In the last few days I’ve tried to create a stronger backstory for the characters and the relationship between the father and daughter and somewhere along the way the film has changed, from a melancholic character piece of a lonely old man, to a morality play. How do I feel about this? I’m not sure…

In the last few months The Crunch has been dismissed from most of the film festivals I’ve entered it to. There’s still a couple I’m waiting to hear from, but as my mate Terry has already heard back from one of those festivals successfully with his film (which is brilliant news) I’m assuming The Crunch hasn’t made the bill. Which has made me worry that The Crunch could possibly get the same response from most festivals and that the old issues still remain, that it’s too long and it possibly doesn’t work. As a flashy piece of film making, with the lighting, make up and editing, it’s possibly got an initial wow factor, but after that it’s perhaps unsatisfying.
Perhaps it’s this at the back of my mind which is forcing me to make this Screen South proposal work, even if it’s at the detriment of the story I wanted to tell, as I can’t see how that story would fit into Screen South’s parameters. Maybe there is a way, but I just don’t have the time now to figure it out. Whenever I’ve given the film more and more thought, the daughter has become an increasingly important character, reducing the film from being a character piece focussed mostly on her father.

Still, I think this process can only be beneficial in the long run – I have to accept changes, I have to accept that nothing in film making is ever concrete. Maybe it’s more a plate of mashed potato, it’s solid enough, but can be constantly shifted in to many shapes.

This seems to fit my feelings towards Stranded, which Terry and I have finally started editing the final storyline. With the first scene (or the 3rd scene in the film) edited, I’m already looking at the film differently, that perhaps the current opening isn’t the strongest, either visually, performance wise or scripting. Once we’ve got the film assembled in the script running order, I think we will need to take a look at it and perhaps break some scenes down in to two. I’m reluctant to reduce this film to 30 second sound bite scenes, as that seems to make it a touch soap opera-esque, but at the end of the day that’s probably what audiences feel more comfortable with these days.

Similarly, should I get to shoot the Screen South proposal, in my head I plan to shoot it as a very modern film. What do I mean by this? The best example I can think of would be “Quantum Of Solace” – I found the film interesting, not a complete success, but I didn’t dislike it. There seems to be many many different camera angles, with very rapid cuts – I felt like it had been made for people with attention deficit disorder, which is probably reflective of modern film audiences. It’s not my style as such, but I think it would be good for me to attempt a film in this style.
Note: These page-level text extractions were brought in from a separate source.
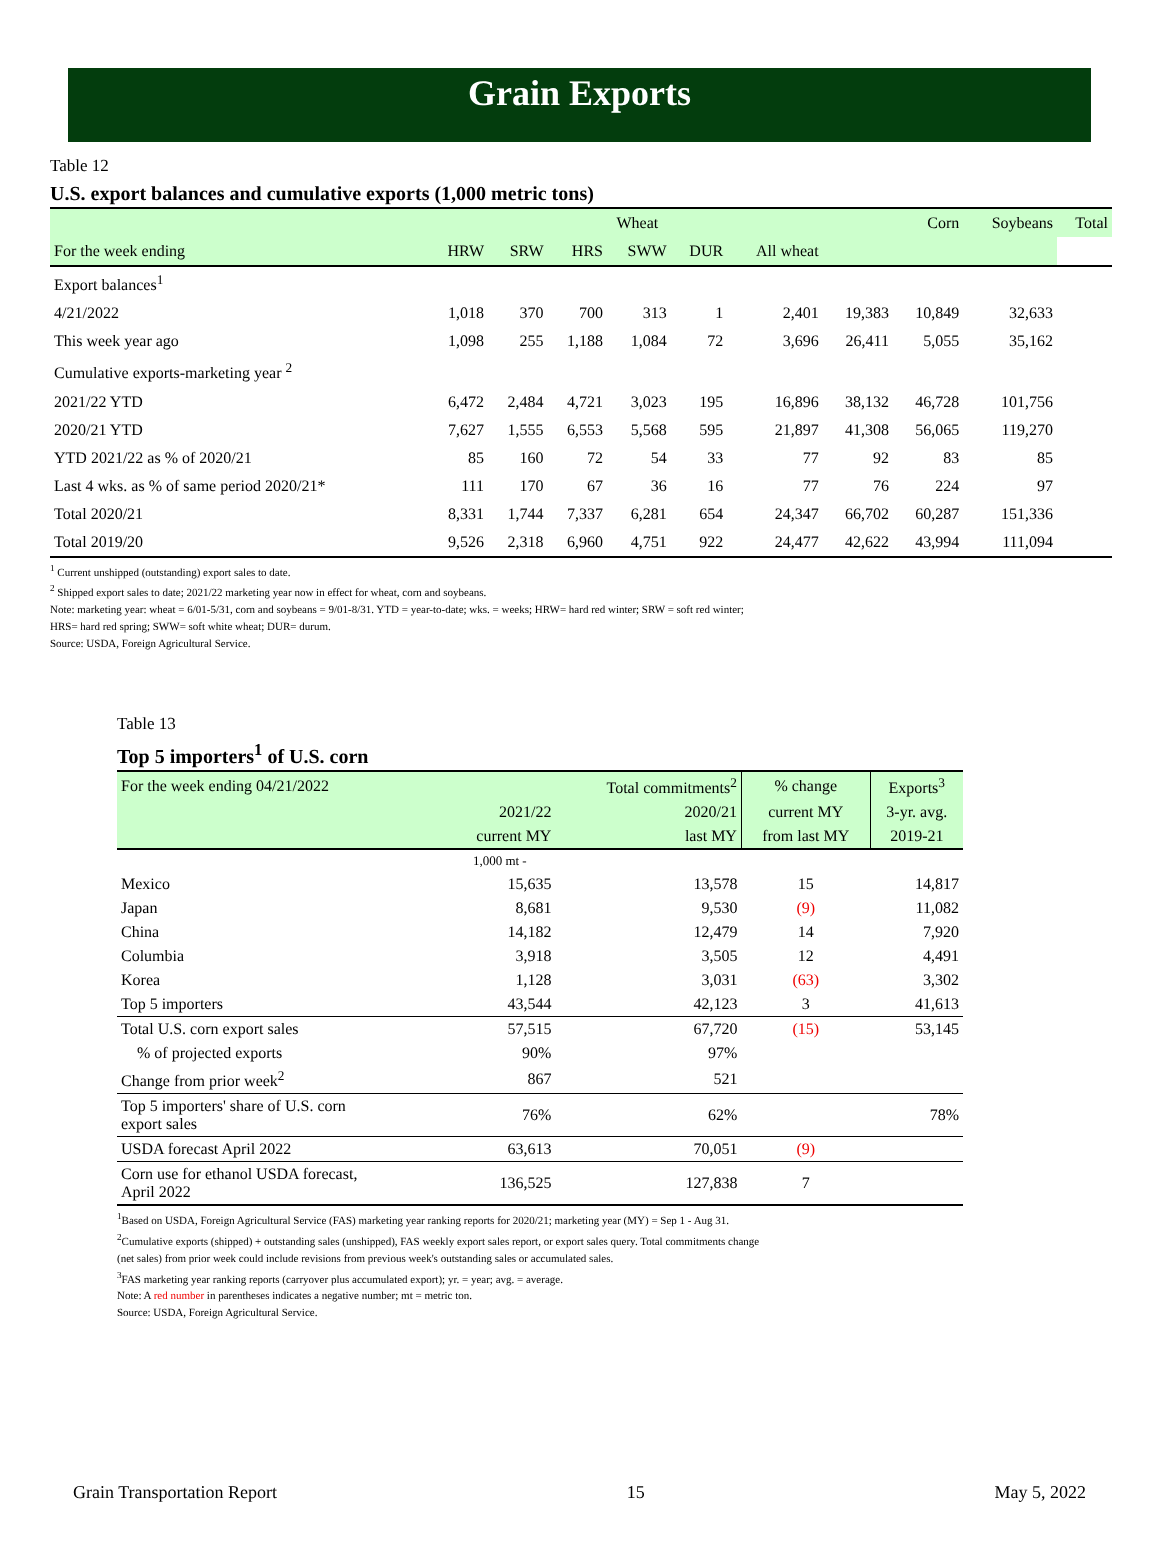Grain Exports
Table 12
U.S. export balances and cumulative exports (1,000 metric tons)
| | | | Wheat | | | | | Corn | Soybeans | Total |
| --- | --- | --- | --- | --- | --- | --- | --- | --- | --- | --- |
| For the week ending | HRW | SRW | HRS | SWW | DUR | All wheat | | | | |
| Export balances<sup>1</sup> | | | | | | | | | | |
| 4/21/2022 | 1,018 | 370 | 700 | 313 | 1 | 2,401 | 19,383 | 10,849 | 32,633 | |
| This week year ago | 1,098 | 255 | 1,188 | 1,084 | 72 | 3,696 | 26,411 | 5,055 | 35,162 | |
| Cumulative exports-marketing year <sup>2</sup> | | | | | | | | | | |
| 2021/22 YTD | 6,472 | 2,484 | 4,721 | 3,023 | 195 | 16,896 | 38,132 | 46,728 | 101,756 | |
| 2020/21 YTD | 7,627 | 1,555 | 6,553 | 5,568 | 595 | 21,897 | 41,308 | 56,065 | 119,270 | |
| YTD 2021/22 as % of 2020/21 | 85 | 160 | 72 | 54 | 33 | 77 | 92 | 83 | 85 | |
| Last 4 wks. as % of same period 2020/21* | 111 | 170 | 67 | 36 | 16 | 77 | 76 | 224 | 97 | |
| Total 2020/21 | 8,331 | 1,744 | 7,337 | 6,281 | 654 | 24,347 | 66,702 | 60,287 | 151,336 | |
| Total 2019/20 | 9,526 | 2,318 | 6,960 | 4,751 | 922 | 24,477 | 42,622 | 43,994 | 111,094 | |
<sup>1</sup> Current unshipped (outstanding) export sales to date.
<sup>2</sup> Shipped export sales to date; 2021/22 marketing year now in effect for wheat, corn and soybeans.
Note: marketing year: wheat = 6/01-5/31, corn and soybeans = 9/01-8/31. YTD = year-to-date; wks. = weeks; HRW= hard red winter; SRW = soft red winter;
HRS= hard red spring; SWW= soft white wheat; DUR= durum.
Source: USDA, Foreign Agricultural Service.
Table 13
Top 5 importers<sup>1</sup> of U.S. corn
| For the week ending 04/21/2022 | | Total commitments<sup>2</sup> | % change | Exports<sup>3</sup> |
| --- | --- | --- | --- | --- |
| | 2021/22 | 2020/21 | current MY | 3-yr. avg. |
| | current MY | last MY | from last MY | 2019-21 |
| | 1,000 mt - | | | |
| Mexico | 15,635 | 13,578 | 15 | 14,817 |
| Japan | 8,681 | 9,530 | (9) | 11,082 |
| China | 14,182 | 12,479 | 14 | 7,920 |
| Columbia | 3,918 | 3,505 | 12 | 4,491 |
| Korea | 1,128 | 3,031 | (63) | 3,302 |
| Top 5 importers | 43,544 | 42,123 | 3 | 41,613 |
| Total U.S. corn export sales | 57,515 | 67,720 | (15) | 53,145 |
| % of projected exports | 90% | 97% | | |
| Change from prior week<sup>2</sup> | 867 | 521 | | |
| Top 5 importers' share of U.S. corn export sales | 76% | 62% | | 78% |
| USDA forecast April 2022 | 63,613 | 70,051 | (9) | |
| Corn use for ethanol USDA forecast, April 2022 | 136,525 | 127,838 | 7 | |
<sup>1</sup> Based on USDA, Foreign Agricultural Service (FAS) marketing year ranking reports for 2020/21; marketing year (MY) = Sep 1 - Aug 31.
<sup>2</sup> Cumulative exports (shipped) + outstanding sales (unshipped), FAS weekly export sales report, or export sales query. Total commitments change
(net sales) from prior week could include revisions from previous week's outstanding sales or accumulated sales.
<sup>3</sup> FAS marketing year ranking reports (carryover plus accumulated export); yr. = year; avg. = average.
Note: A red number in parentheses indicates a negative number; mt = metric ton.
Source: USDA, Foreign Agricultural Service.
Grain Transportation Report 15 May 5, 2022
Okay, I best get back on with that proposal. All I seem to have right now since abandoning my original 1 and a half page story outline (which needs to be 1 page) is a series of snippet lines about the characters. Not only have I got to get this done, but also a director’s statement and a showreel, where they want to see that I can direct a narrative. Unfortunately the only modern film I have to show for that is The Crunch. Yikes.